So the Foo Fighters — Grohl, drummer Taylor Hawkins, guitarist Chris Shiflett and bassist Nate Mendel — put the CD on the shelf and took a break, with each band member going his separate way.
It was during this time that Grohl, who, of course, first came to prominence as the drummer in Nirvana, surfaced in a new setting — playing the drums on all but one song on the current Queens of the Stone Age CD, "Songs for the Deaf" and then going on tour with the band. The fact that during this time Grohl voiced his extreme enthusiasm for playing in Queens of the Stone Age only intensified speculation that the Foo Fighters were done as a band.
Of course, as it turned out, Grohl returned to the Foo Fighters, the group he founded in 1995, and the band finished its fourth CD, "One By One," which was released last fall. Ironically, Grohl's time in Queens of the Stone Age, during which he said he rediscovered his love and passion for playing rock'n'roll, may well have set the tone for the short recording session that produced the "One By One" CD.
During a 10-day break in the Queens of the Stone Age schedule, Grohl and the other Foo Fighters convened in a recording studio last May intending simply to work on some new songs Grohl had written.
"We decided to meet in Virginia for eight or nine days," Grohl said. "And we got there, recorded 'Low,' 'Times Like These,' recorded 'Disenchanted Lullaby,' (three newly written songs) all in the first day.

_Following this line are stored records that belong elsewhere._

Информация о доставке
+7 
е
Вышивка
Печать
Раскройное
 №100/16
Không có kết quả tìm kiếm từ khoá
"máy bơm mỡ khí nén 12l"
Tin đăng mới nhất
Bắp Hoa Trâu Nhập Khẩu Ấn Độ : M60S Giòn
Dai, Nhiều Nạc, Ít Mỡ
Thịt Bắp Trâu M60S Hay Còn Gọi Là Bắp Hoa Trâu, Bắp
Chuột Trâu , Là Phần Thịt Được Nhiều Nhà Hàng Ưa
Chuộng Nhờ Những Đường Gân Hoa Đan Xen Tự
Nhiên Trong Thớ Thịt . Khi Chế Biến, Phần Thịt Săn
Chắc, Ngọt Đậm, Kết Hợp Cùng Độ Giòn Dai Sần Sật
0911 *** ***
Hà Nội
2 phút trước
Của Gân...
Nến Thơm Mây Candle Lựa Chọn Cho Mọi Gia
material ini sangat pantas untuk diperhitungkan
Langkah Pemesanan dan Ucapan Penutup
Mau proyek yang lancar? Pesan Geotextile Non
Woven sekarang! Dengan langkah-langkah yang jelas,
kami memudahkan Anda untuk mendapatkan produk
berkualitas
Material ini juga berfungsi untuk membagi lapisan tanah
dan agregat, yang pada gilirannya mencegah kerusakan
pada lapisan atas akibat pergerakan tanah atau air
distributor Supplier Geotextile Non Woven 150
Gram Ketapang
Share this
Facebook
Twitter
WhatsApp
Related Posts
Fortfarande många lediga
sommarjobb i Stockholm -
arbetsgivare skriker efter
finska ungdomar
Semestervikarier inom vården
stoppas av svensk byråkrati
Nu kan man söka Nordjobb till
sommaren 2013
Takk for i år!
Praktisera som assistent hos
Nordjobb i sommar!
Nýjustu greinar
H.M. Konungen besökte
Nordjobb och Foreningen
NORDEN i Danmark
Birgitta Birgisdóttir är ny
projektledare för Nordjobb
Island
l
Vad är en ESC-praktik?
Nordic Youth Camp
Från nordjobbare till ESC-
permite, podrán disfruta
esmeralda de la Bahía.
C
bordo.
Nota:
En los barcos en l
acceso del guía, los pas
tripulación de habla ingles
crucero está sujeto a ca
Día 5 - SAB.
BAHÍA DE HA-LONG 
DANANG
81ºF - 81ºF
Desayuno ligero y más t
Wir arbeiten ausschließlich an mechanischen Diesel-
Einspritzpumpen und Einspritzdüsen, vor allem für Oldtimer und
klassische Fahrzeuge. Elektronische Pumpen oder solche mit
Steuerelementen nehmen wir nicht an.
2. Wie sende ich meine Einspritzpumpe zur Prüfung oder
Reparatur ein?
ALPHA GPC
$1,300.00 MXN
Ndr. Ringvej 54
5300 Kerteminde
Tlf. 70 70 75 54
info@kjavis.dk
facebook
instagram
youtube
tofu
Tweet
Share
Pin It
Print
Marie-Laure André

"We thought: 'Wow, this is happening.' And we just started re-recording the things from the first version, changing arrangements, putting in things that were a little more raucous or crazy, and the album was finished in about 10 days. And the fact that we did it so quickly and we were focused on the spirit of the music rather than anything else made it happen.
"We didn't go into the studio that week thinking we were going to re-make the record. We went in there just to make music," he said. "That load of responsibility off of your back made everything sweeter."
The energy of those sessions translated to "One By One," which made many critics' year-end top 10 CD lists. The band sounds positively live-wired throughout the CD. Of course, the songs are strong as well, as the Foo Fighters have sharpened their signature blend of edgy modern rock and catchy power pop.
High points include "Low," which immediately commands attention with its tense guitar line; "Lonely As You," which blends a particularly tuneful vocal melody with an ominous monster guitar riff; "Times Like These," a kinetic rocker that hits a crescendo as Grohl's singing builds from edgy control to a boisterous shout; and "Tired of You," which goes from a simmer to a boil and features some tasty guitar from Queen's Brian May.
Having moved beyond the failed initial recording session and created a CD in "One By One" with which he particularly is pleased, Grohl now openly expresses his pride for the Foo Fighters and his enthusiasm for the group's future. "The good thing about the Foo Fighters is that it's definitely family. It's my baby. It's my brainchild. It's my vocal expression rather than just primal drumming," he said. "... The Foo Fighters is like starting a family and staying with it," he said, drawing one more allusion to his time with Queens of the Stone Age. "You might run off with your mistress for a little while, but you always come back because you love your kids, you know."
The Foo Fighters play June 1 at the Pageant. The show is sold out.